» **Text under study**:
>>>

If we limit the subject area of the cases to those labeled “Education/Scholarship/Research,” fair use seems to fare better than it does overall.  In that category of 42 total cases there are 18 findings in favor of fair use and 16 rejections.  Of the remaining 8 mixed results, at least two of them — the HathiTrust Case and the GSU case — should be seen as affirmations of fair use, even if the parameters of that use are still unsettled in GSU.  So the impression many of us have that educational and scholarly uses are a bit more favored in the fair use analysis than other types of cases seems to be confirmed.

Things get more interesting when we look just at the Supreme Court in this index, and the issue of how cases are chosen is again highlighted.  The index shows four fair use cases, with one holding in favor of fair use (Sony v. Universal Pictures), one mixed result (Campbell, as discussed above), and two rejections of fair use (Harper v. Nation and Stewart v. Abend).  This last case, Stewart v. Abend, is actually almost never treated as a fair use case; while fair use was dismissed as a potential defense in the case, the real issue involved assignments of copyright and who could exercise the renewal right that existed at that time.  And this case was remanded, just as Campbell was.  So it is odd that Campbell, with its central finding in favor of fair use, is shown as a mixed result, while Stewart v. Abend, where fair use was tangential and there was also a remand, is tagged as a rejection of fair use.  This suggests at least an unconscious bias against fair use findings.

A different listing of Supreme Court fair use cases, on the IP Watchdog site, includes several additional cases — nine, in all — but does not list Stewart v. Abend as one of them. Several of the cases included by IP Watchdog do not seem to me to really focus on fair use, so I am not saying that the C.O. has under-reported the cases.  But the very different lists do suggest that it is a surprisingly subjective undertaking just to identify the cases that should be included in a fair use index.

<<<

[Records pulled out]
>>>

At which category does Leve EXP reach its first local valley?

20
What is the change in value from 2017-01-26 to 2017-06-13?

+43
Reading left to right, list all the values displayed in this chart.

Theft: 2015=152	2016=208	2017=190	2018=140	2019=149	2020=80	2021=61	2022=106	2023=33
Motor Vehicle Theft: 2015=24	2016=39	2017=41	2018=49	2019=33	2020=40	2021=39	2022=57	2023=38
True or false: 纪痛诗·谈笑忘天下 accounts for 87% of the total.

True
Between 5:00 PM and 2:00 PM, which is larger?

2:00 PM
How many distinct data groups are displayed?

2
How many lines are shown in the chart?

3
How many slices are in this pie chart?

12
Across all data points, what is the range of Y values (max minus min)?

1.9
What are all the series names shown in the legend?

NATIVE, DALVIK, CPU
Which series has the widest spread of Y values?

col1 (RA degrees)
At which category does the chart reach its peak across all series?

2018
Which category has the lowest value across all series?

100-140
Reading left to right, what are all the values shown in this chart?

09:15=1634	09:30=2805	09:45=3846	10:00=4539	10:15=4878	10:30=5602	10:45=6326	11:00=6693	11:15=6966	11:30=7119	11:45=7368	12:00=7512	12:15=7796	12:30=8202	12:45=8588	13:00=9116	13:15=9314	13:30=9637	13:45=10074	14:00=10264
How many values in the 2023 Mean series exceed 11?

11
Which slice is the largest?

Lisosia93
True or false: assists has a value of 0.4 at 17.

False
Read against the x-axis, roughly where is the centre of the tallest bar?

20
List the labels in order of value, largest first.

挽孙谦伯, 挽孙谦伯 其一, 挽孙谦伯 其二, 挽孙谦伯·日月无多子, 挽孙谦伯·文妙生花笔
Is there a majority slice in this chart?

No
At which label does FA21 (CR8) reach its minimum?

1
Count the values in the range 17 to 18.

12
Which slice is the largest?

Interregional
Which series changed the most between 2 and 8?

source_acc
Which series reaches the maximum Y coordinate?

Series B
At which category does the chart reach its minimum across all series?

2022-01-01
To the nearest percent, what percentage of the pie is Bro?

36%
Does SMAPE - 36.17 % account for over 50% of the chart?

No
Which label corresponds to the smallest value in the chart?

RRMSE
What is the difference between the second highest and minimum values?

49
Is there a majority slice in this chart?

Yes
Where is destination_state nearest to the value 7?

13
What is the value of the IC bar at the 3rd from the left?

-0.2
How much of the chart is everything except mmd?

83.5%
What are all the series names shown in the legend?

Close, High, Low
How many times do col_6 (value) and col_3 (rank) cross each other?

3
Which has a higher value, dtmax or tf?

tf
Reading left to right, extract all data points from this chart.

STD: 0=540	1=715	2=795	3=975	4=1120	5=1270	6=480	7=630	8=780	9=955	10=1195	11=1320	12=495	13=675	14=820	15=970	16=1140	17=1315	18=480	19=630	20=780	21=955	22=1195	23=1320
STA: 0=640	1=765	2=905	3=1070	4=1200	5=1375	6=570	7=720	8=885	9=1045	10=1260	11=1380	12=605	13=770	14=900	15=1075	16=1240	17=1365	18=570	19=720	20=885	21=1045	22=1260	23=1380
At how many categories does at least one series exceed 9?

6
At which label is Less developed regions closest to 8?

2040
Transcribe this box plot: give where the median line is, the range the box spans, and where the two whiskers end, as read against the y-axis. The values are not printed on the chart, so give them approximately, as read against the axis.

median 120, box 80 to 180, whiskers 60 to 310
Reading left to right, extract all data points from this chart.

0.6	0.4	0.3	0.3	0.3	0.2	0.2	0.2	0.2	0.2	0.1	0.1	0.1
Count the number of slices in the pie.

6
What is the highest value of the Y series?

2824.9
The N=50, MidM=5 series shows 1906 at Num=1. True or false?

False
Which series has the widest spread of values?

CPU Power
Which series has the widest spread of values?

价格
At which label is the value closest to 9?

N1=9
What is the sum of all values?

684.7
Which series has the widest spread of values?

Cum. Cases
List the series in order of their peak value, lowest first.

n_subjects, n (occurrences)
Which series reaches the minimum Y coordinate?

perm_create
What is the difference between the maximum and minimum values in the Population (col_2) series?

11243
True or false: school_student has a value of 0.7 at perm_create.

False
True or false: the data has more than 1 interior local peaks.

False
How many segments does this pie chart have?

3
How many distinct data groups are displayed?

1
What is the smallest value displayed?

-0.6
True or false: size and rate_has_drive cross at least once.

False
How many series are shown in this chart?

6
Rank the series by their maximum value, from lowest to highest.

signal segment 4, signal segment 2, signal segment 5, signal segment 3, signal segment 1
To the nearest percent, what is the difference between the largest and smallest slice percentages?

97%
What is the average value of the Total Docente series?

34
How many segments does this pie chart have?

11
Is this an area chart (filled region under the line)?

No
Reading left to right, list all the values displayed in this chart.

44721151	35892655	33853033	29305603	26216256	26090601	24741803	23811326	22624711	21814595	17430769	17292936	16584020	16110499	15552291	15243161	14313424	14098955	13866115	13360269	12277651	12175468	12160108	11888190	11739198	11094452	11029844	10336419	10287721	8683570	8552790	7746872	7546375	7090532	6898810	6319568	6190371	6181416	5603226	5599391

<<<

» **What this exercise asks**:
1: In the fair use text, how many total cases fall in the "Education/Scholarship/Research" category?
2: Copy everything from "If we limit" down to "to be confirmed." in the fair use text.
3: According to the fair use text, why is it odd that Campbell is shown as a mixed result while Stewart v. Abend is tagged as a rejection of fair use?
Rely only on the fair use text, not on the lines.

» **Results by task**:
1: 42 cases.

2:
If we limit the subject area of the cases to those labeled “Education/Scholarship/Research,” fair use seems to fare better than it does overall.  In that category of 42 total cases there are 18 findings in favor of fair use and 16 rejections.  Of the remaining 8 mixed results, at least two of them — the HathiTrust Case and the GSU case — should be seen as affirmations of fair use, even if the parameters of that use are still unsettled in GSU.  So the impression many of us have that educational and scholarly uses are a bit more favored in the fair use analysis than other types of cases seems to be confirmed.

3: Campbell's central finding was in favor of fair use, yet it is listed as mixed. In Stewart v. Abend, fair use was only tangential and the case was also remanded, yet it is listed as a rejection. This suggests at least an unconscious bias against fair use findings.